How much is too much? How much is too little? What do I do if description isn't my strong point?
These are a few of the questions I asked myself when I was first starting to write. I still ask them sometimes, especially when editing a rough draft, but what I've learned over the years is that these questions kind of miss the point when it comes to description.
Description is more than just a laundry list of facts strung together to offer readers more information about the world you are bringing them into. Done correctly, offering description tells the reader more about the Perspective character, or narrator. It doesn't stop there, however. Description is also a wonderful place to establish voice and style. It's not only the factoids you offer that matter, it's how you offer them.
So, what do you do if description isn't your strong point? How do you train yourself to improve?
I could just say practice and leave it at that.

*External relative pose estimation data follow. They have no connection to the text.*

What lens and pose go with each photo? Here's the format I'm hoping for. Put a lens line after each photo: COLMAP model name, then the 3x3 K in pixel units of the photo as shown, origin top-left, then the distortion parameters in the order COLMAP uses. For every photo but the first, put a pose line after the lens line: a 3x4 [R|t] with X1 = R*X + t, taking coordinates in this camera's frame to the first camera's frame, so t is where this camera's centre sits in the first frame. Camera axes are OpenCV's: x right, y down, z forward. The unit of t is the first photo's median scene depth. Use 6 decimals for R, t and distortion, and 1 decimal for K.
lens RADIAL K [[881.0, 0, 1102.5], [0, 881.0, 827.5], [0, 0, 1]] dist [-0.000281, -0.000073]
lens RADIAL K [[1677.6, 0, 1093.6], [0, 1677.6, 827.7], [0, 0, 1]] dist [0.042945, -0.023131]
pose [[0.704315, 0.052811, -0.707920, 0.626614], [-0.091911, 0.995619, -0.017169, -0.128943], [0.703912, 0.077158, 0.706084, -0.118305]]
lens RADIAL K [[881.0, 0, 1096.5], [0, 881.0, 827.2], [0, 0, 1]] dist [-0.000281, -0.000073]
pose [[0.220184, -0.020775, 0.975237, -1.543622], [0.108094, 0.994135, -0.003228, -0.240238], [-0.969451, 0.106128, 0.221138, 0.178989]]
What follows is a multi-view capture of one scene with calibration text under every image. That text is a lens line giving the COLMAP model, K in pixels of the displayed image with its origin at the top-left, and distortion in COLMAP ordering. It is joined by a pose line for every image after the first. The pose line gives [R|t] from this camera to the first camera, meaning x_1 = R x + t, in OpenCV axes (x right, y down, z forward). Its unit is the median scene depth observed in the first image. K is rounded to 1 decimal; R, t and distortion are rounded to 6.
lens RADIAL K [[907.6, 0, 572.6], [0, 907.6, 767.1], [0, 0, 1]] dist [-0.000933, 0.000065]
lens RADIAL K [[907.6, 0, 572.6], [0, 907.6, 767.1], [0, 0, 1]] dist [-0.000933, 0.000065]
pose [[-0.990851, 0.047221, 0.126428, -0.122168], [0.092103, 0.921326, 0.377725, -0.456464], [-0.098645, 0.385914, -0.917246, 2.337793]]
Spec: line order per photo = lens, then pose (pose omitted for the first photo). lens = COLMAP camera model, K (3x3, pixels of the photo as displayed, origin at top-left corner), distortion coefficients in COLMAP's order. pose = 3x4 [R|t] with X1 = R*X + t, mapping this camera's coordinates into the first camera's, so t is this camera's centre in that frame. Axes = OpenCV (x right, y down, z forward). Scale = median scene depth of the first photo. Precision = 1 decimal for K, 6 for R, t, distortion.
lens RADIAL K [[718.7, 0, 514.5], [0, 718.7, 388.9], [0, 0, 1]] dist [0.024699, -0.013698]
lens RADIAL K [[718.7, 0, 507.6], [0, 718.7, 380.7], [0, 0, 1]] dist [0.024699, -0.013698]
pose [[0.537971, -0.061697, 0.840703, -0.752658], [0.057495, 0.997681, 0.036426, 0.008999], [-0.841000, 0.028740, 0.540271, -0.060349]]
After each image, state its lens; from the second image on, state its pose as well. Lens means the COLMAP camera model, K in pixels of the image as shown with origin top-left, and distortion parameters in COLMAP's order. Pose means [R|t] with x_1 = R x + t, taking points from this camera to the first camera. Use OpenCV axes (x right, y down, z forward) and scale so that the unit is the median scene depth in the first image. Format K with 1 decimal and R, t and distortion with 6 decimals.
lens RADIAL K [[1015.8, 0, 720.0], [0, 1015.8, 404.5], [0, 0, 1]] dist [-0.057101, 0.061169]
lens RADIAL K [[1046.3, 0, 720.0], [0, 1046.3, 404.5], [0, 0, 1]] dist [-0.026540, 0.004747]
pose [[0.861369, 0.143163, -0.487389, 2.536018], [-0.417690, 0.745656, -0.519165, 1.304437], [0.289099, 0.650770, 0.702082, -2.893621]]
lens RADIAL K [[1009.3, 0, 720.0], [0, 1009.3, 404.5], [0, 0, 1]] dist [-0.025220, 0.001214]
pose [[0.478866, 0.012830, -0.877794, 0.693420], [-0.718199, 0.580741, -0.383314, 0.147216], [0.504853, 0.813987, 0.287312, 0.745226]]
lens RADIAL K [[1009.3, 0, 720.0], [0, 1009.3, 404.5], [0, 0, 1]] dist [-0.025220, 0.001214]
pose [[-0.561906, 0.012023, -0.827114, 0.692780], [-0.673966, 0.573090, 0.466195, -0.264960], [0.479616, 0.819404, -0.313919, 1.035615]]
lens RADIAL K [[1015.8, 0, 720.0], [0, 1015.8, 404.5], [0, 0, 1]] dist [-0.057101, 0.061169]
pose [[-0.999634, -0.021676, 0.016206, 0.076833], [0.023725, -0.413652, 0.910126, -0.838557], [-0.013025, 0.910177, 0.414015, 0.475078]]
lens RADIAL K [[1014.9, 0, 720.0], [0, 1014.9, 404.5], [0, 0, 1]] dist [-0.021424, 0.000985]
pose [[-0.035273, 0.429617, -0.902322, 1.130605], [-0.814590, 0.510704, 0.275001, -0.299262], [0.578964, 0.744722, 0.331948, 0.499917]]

In the end, that's what it amounts to, but I like to be more specific than that.
Whether you do this with practice pieces, choosing a topic at random and apply it, in a rough draft as you are writing, or during your first edit of your rough draft, one method I've found that helps me to dramatically improve descriptive paragraphs, is to start with a list.
I keep a scene in my head and I simply start by trying to imagine some things that I would like to include in my description, whether these are just nouns, nouns modified with adjectives (When I use adjectives, if they are not creative, I omit them) or short phrases, I write them down before writing my descriptive paragraph.
It's a simple little exercise and it has worked well to help me write better descriptive paragraphs (Even though I've done this for quite some time, I still consider scene and character descriptions an uphill climb for me). But I also find that my ability to come up with more stylish descriptive prose has greatly improved since I first started writing.
Try it yourself and see. Instead of just barging directly into writing a descriptive paragraph, start by making a list of things you want your paragraph to include before writing it.